On base PS5, there is a mild average uplift of roughly 3 fps since patch 1.1.1, which is welcome, if barely beyond a margin of error. And one 1.2.1 visual improvement on PS5 Pro, a fix to flickering Lumen Global Illumination (GI), does not make its way to base PS5.

Otherwise, we're left frustrated by some of Virtuos's decisions in the wake of this patch, including a lack of a 30 fps cap on PS5 Pro and a broken 30 fps cap on base PS5 that still features uneven frame pacing. On PC, while we welcome its new support for up to a 21:9 screen ratio, that ultrawide presentation does not extend to cut scenes (which a 21:9 community-made mod does enable, albeit with sometimes broken geometry or framing at the screen's edges).
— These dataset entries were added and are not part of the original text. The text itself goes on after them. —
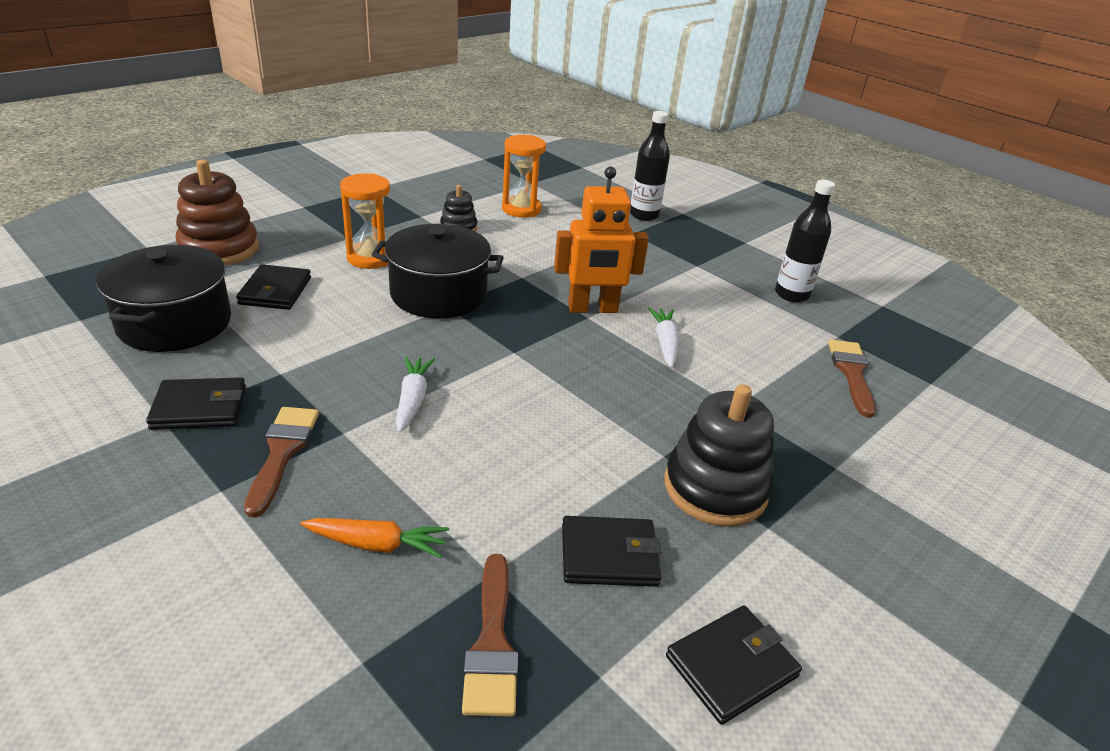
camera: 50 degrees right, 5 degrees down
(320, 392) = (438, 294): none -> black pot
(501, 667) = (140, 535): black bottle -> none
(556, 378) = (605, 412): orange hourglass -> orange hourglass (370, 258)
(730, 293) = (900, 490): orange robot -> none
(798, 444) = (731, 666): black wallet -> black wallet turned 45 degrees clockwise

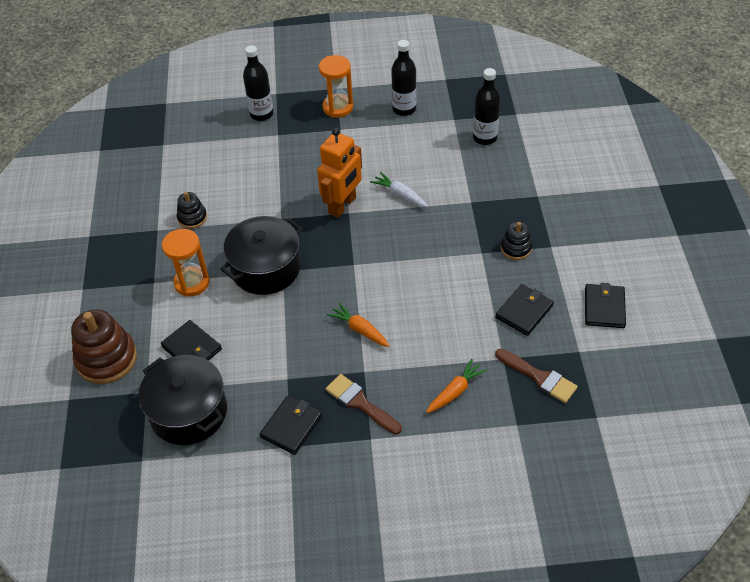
camera: 45 degrees left, 15 degrees up
(412, 399) = (360, 329): white carrot -> orange carrot
(521, 209) = (196, 171): orange hourglass -> orange hourglass (338, 107)
(715, 488) = (516, 248): black stacking toy -> black stacking toy, size x0.54
(851, 373) = (485, 138): brown brush -> black bottle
As one brute force solution for PlayStation 5 consoles, we'd love to see those versions receive a 120 fps VRR mode, which would clean up frame time presentation on compatible TVs thanks to low frame-rate compensation (LFC). For now, we're pessimistic about Konami and Virtuos getting CPU-bound issues cleaned up, and the game's admittedly refreshed graphics still don't (in our opinion) pair well with the game's classic animations. Thus, our best recommendations are a bit clumsy: choosing the PC version with a high-end GPU and driver-level frame generation (or an actual DLSS frame-gen hack), to propel the game beyond its 60 fps cap on PCs, or lugging out original consoles to play Metal Gear Solid 3 on either PS2 or PS3 again.